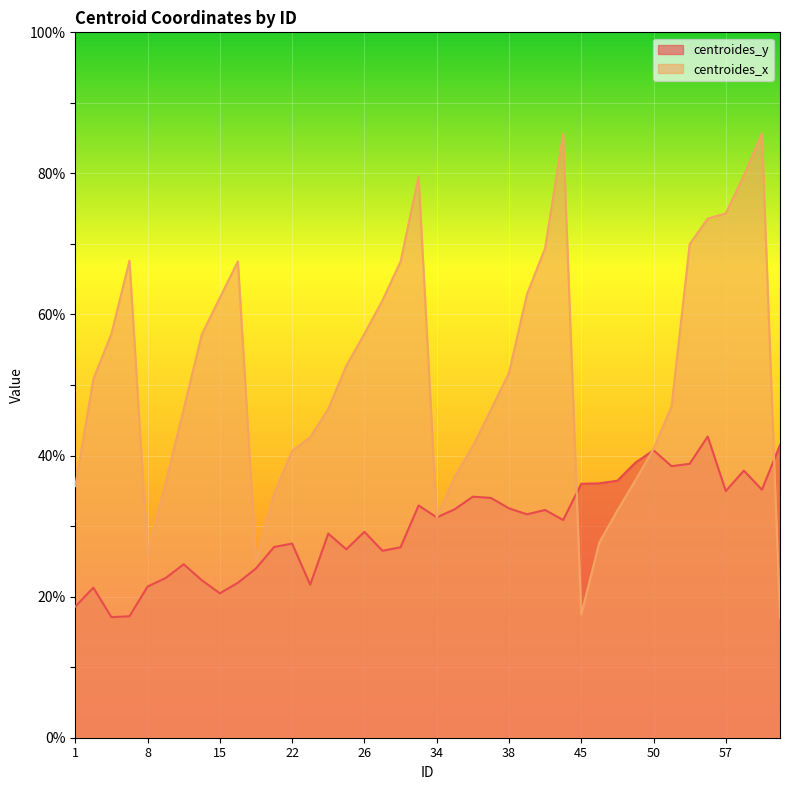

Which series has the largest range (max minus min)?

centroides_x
* * *
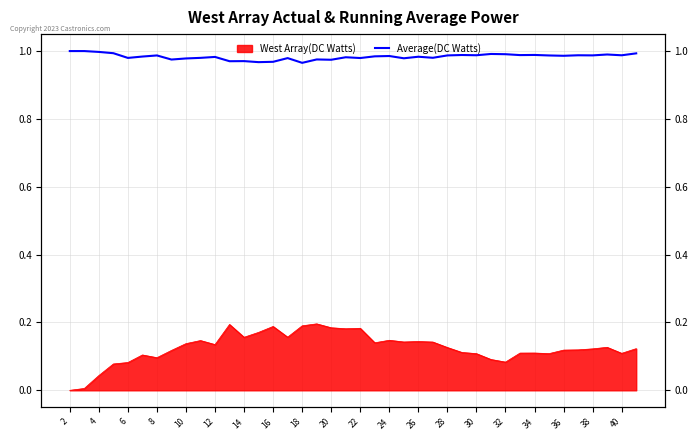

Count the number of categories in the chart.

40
==
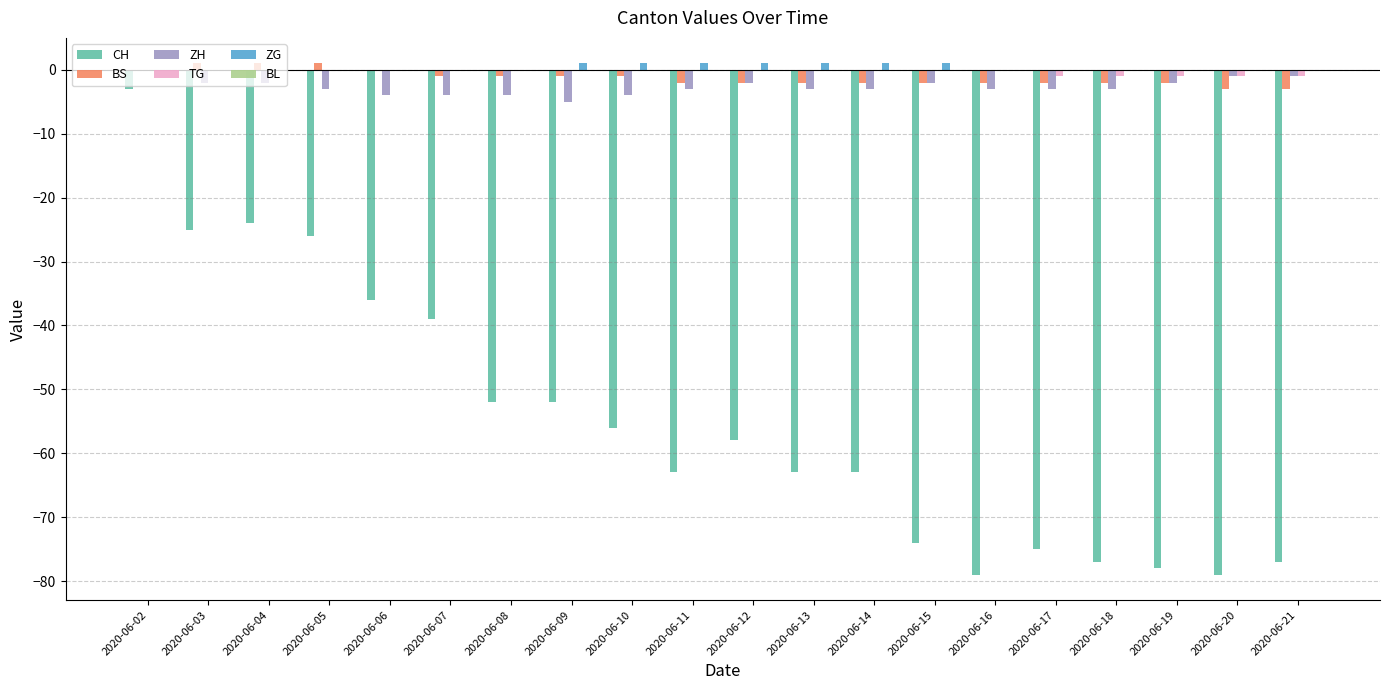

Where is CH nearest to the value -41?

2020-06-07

• Your goal
Pick out each line of the listing above that contains the word "Which" and copy those lines. Case counts.

• Expected output
Which series has the largest range (max minus min)?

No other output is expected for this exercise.